* **Information supplied**:
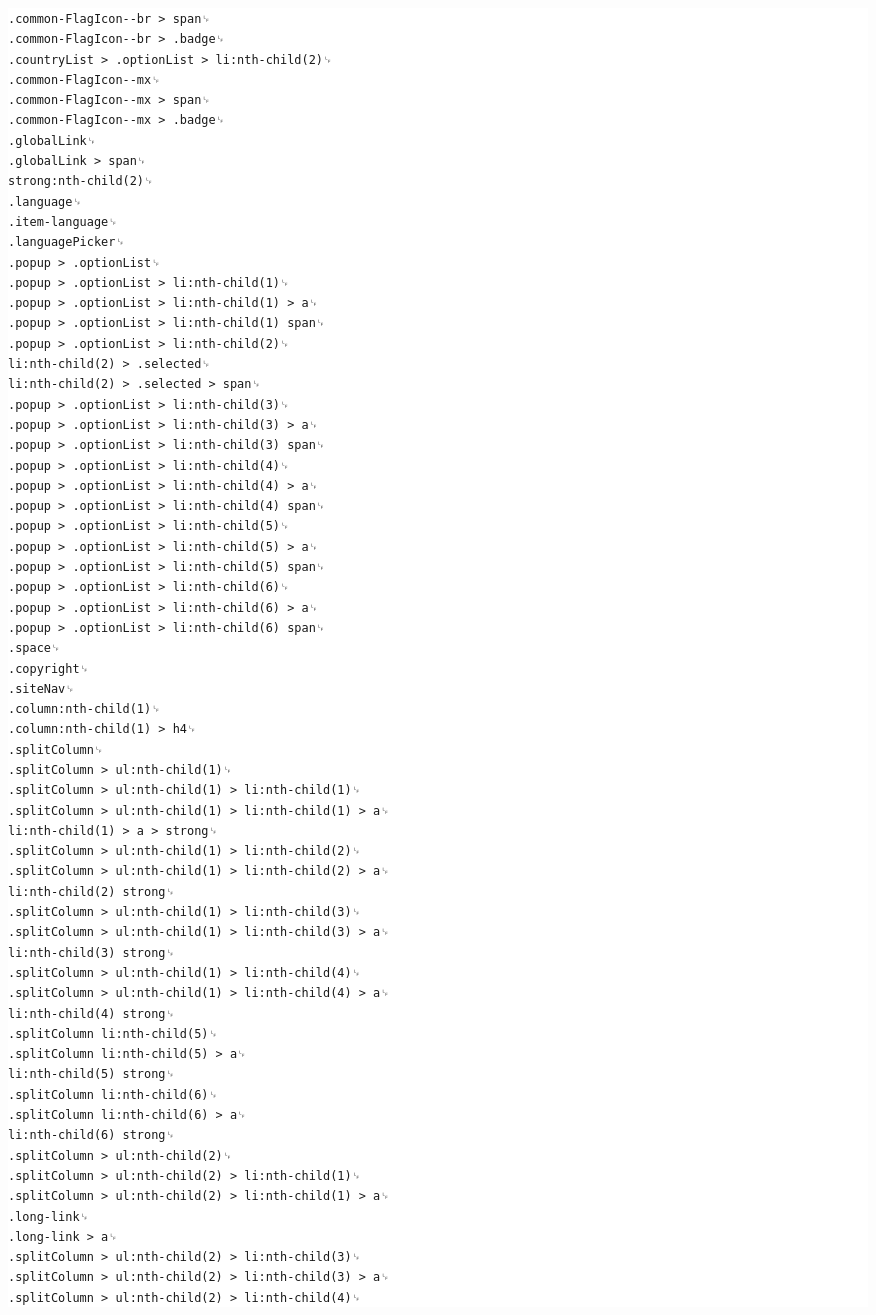     .common-FlagIcon--br > span␊
    .common-FlagIcon--br > .badge␊
    .countryList > .optionList > li:nth-child(2)␊
    .common-FlagIcon--mx␊
    .common-FlagIcon--mx > span␊
    .common-FlagIcon--mx > .badge␊
    .globalLink␊
    .globalLink > span␊
    strong:nth-child(2)␊
    .language␊
    .item-language␊
    .languagePicker␊
    .popup > .optionList␊
    .popup > .optionList > li:nth-child(1)␊
    .popup > .optionList > li:nth-child(1) > a␊
    .popup > .optionList > li:nth-child(1) span␊
    .popup > .optionList > li:nth-child(2)␊
    li:nth-child(2) > .selected␊
    li:nth-child(2) > .selected > span␊
    .popup > .optionList > li:nth-child(3)␊
    .popup > .optionList > li:nth-child(3) > a␊
    .popup > .optionList > li:nth-child(3) span␊
    .popup > .optionList > li:nth-child(4)␊
    .popup > .optionList > li:nth-child(4) > a␊
    .popup > .optionList > li:nth-child(4) span␊
    .popup > .optionList > li:nth-child(5)␊
    .popup > .optionList > li:nth-child(5) > a␊
    .popup > .optionList > li:nth-child(5) span␊
    .popup > .optionList > li:nth-child(6)␊
    .popup > .optionList > li:nth-child(6) > a␊
    .popup > .optionList > li:nth-child(6) span␊
    .space␊
    .copyright␊
    .siteNav␊
    .column:nth-child(1)␊
    .column:nth-child(1) > h4␊
    .splitColumn␊
    .splitColumn > ul:nth-child(1)␊
    .splitColumn > ul:nth-child(1) > li:nth-child(1)␊
    .splitColumn > ul:nth-child(1) > li:nth-child(1) > a␊
    li:nth-child(1) > a > strong␊
    .splitColumn > ul:nth-child(1) > li:nth-child(2)␊
    .splitColumn > ul:nth-child(1) > li:nth-child(2) > a␊
    li:nth-child(2) strong␊
    .splitColumn > ul:nth-child(1) > li:nth-child(3)␊
    .splitColumn > ul:nth-child(1) > li:nth-child(3) > a␊
    li:nth-child(3) strong␊
    .splitColumn > ul:nth-child(1) > li:nth-child(4)␊
    .splitColumn > ul:nth-child(1) > li:nth-child(4) > a␊
    li:nth-child(4) strong␊
    .splitColumn li:nth-child(5)␊
    .splitColumn li:nth-child(5) > a␊
    li:nth-child(5) strong␊
    .splitColumn li:nth-child(6)␊
    .splitColumn li:nth-child(6) > a␊
    li:nth-child(6) strong␊
    .splitColumn > ul:nth-child(2)␊
    .splitColumn > ul:nth-child(2) > li:nth-child(1)␊
    .splitColumn > ul:nth-child(2) > li:nth-child(1) > a␊
    .long-link␊
    .long-link > a␊
    .splitColumn > ul:nth-child(2) > li:nth-child(3)␊
    .splitColumn > ul:nth-child(2) > li:nth-child(3) > a␊
    .splitColumn > ul:nth-child(2) > li:nth-child(4)␊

* **Task description**: Find and copy each line of the data that contains the string "badge".

* **Task result**:
    .common-FlagIcon--br > .badge␊
    .common-FlagIcon--mx > .badge␊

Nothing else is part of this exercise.